Mr L G Thompson at Wayland.

Horses.

We leave Waylands Smithy. Mr Thompson vows to return in another eight years as, it has been eight years since he last came here. The rain continues to perpetuate. Monty has to do the unmentionable; yes, crapping in the woods, so after some time nervously squatting over a Badgers lair, I re-emerge feeling slightly repaired and aided by the great investment of cuccumber wet-wipes. Mr Thompson mocked then, realised he had to perform the same. We laughed and, continued on our way; the path of perpetual chalk. The rain causing a slight tinge of misery; cold hands, rain trickling down the face & the knowledge of a punctured small tent 'fed the fear. We had found old snapped branches earlier that, became our 'pilgrim walking staffs'. Past constant Ridgeway signs we walked; telling us of promised villages ahead. We eventually make it onto the road dissecting the Ridgeway into Ashbury village. We are steep on the ridge; our heads aloft in the misty rain-clouds. We turn right, off the Ridgeway & make our way down into the potentail humanity of a village; a quest for hot food and warmth.

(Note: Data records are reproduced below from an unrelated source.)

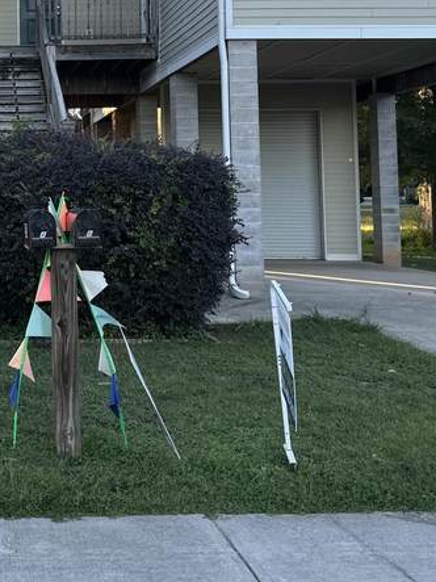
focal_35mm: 52
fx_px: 874
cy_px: 122
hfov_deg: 26.1
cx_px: -33
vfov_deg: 35.7
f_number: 1.78
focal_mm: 6.86
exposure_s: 1/424
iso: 80
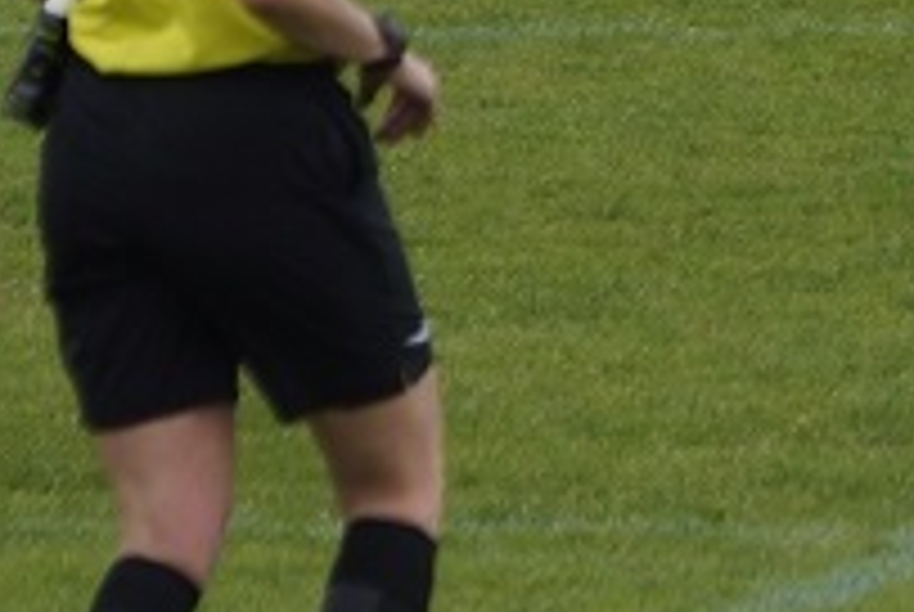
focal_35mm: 1332
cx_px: 1153
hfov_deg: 1.5
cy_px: -243
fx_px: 33867
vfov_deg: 1.0
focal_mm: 300
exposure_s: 1/500
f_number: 5.6
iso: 160
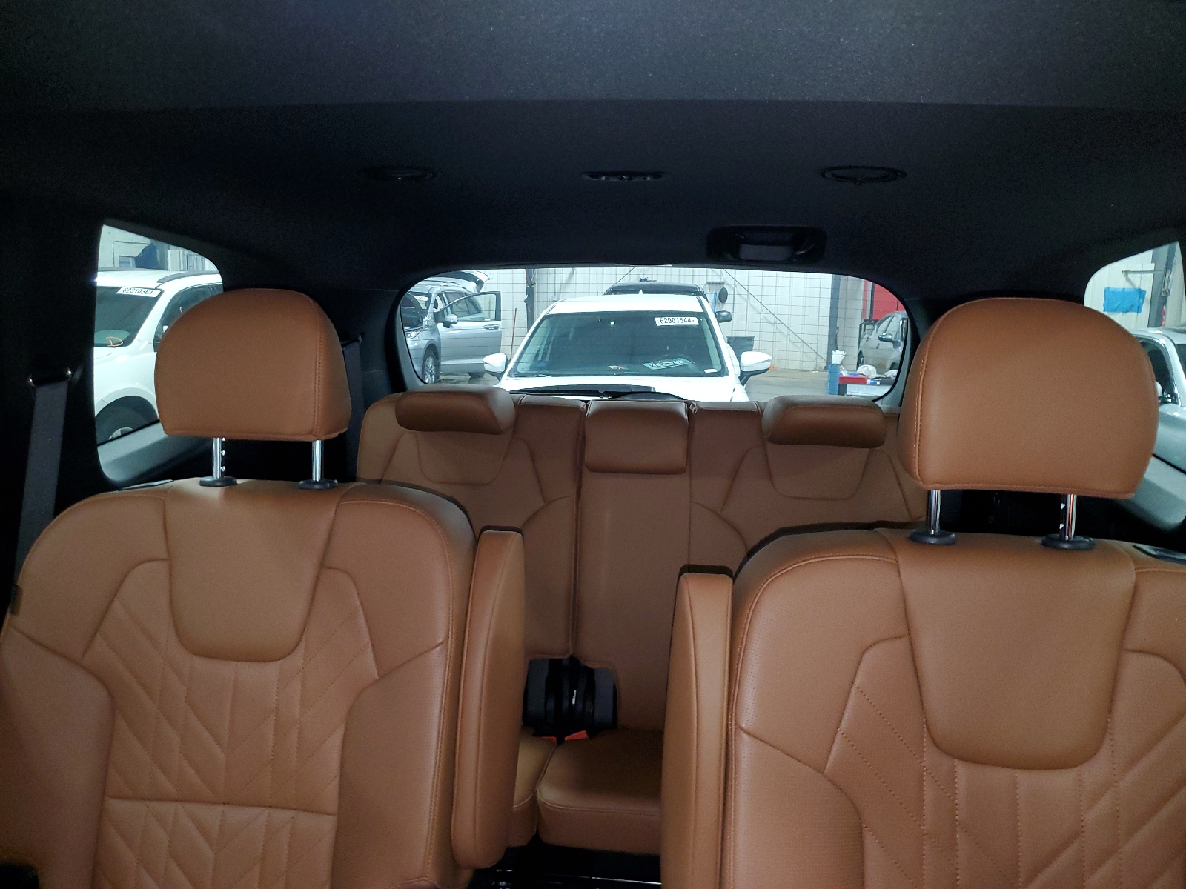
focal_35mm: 26
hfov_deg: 67.3
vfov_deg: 53.1
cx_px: 593
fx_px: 891
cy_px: 444
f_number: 1.5
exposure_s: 1/20
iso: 289
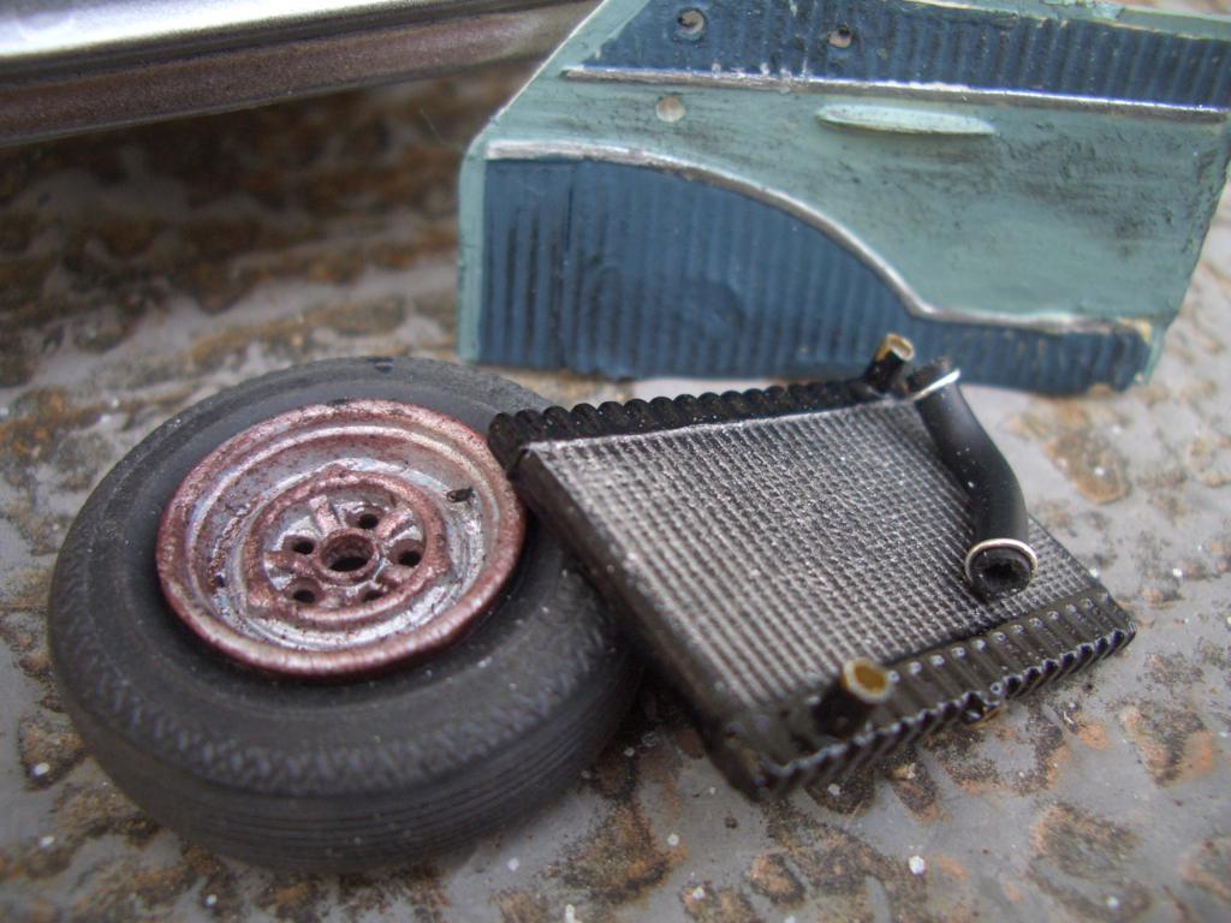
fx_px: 1245
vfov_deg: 40.7
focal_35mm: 35
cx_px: 616
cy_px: 462
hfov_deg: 52.6
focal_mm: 5.8
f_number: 2.6
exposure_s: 1/40
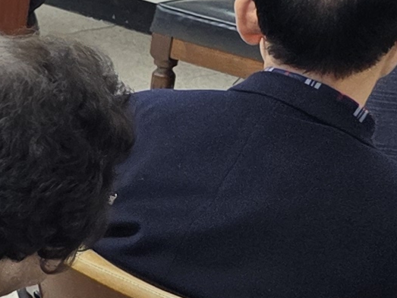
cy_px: 184
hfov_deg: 8.6
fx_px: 2018
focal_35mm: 176
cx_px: -930
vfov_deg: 8.4
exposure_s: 1/120
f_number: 1.7
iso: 200
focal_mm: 6.3
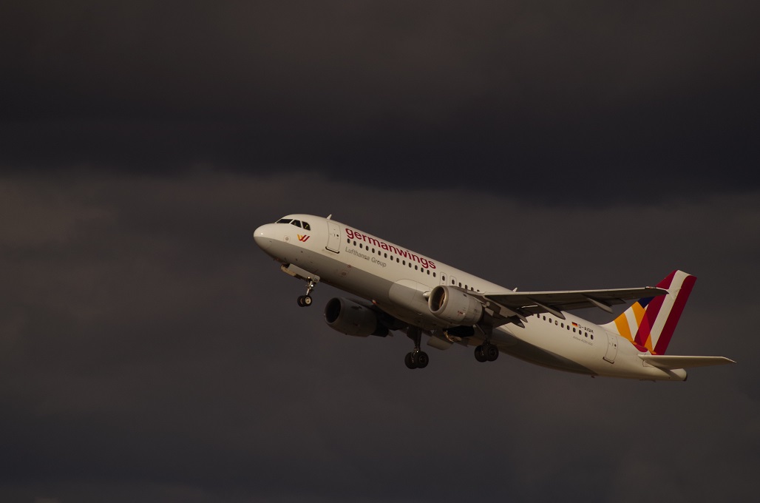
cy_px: 252
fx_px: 6634
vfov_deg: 4.3
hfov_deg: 6.6
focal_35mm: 315
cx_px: 380
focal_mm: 210
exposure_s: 1/2500
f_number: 7.1
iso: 200
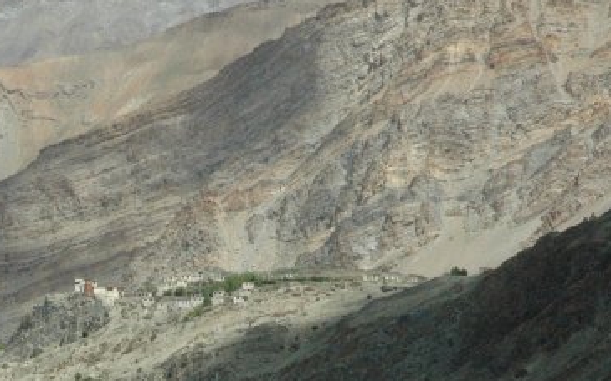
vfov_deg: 6.2
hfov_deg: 9.9
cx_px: 99
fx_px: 3513
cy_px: 344
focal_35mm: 211
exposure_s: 1/1000
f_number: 16
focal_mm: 70
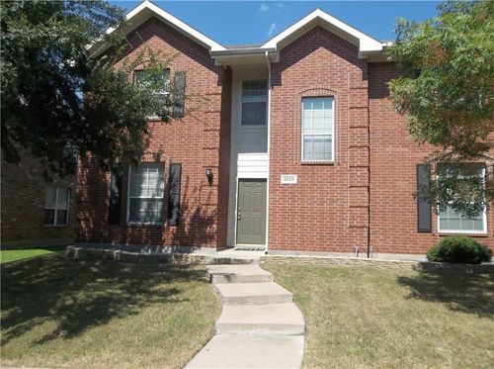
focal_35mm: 27
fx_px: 385
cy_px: 184
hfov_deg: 65.4
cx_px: 247
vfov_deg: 51.2
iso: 80
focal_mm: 4.9
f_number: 8.9
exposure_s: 1/160
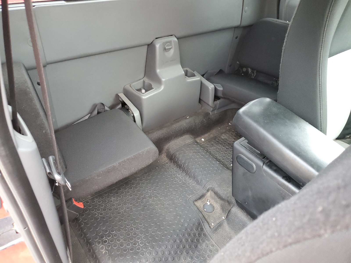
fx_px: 264
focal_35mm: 26
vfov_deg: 53.1
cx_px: 176
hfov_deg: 67.3
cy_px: 132
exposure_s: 1/60.2
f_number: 1.5
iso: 330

Mr Thompson at Ashbury (St Marys) - he found an aged pedal organ and hammered out some Bach.



Ashbury - Thatched Holly-hocked picturesque and a warm Ale house.

We took food in the cosy warmth of the 'Rose & Crown' in Ashbury; an average fare of food.., conjurred by a barmaid or as Mr Thompson put it on the digital voice recorder "The food was tastier than the bar-maid"; said the cruel cad.

We later found St Marys Church; Norman era details with later mediaeval transitions. Mr Thompson pedalled at the ancient church organ and broke out into a deafening Bach Baroque number; easily audible around the village.., "There are strange waist-coated gentlemen broken into the church"; I imagined being said by neighbourhood watchers. And then it hit us..,  Bugger it, lets check out the bus times and sod off back to Oxford, which is exactly what we did - via train to Swindon and a change at Didcot; the power station haunting us further. Neither of us could face the 3 miles up-hill onto a dreary weathered Ridgeway and a further night under damp-sodden stars.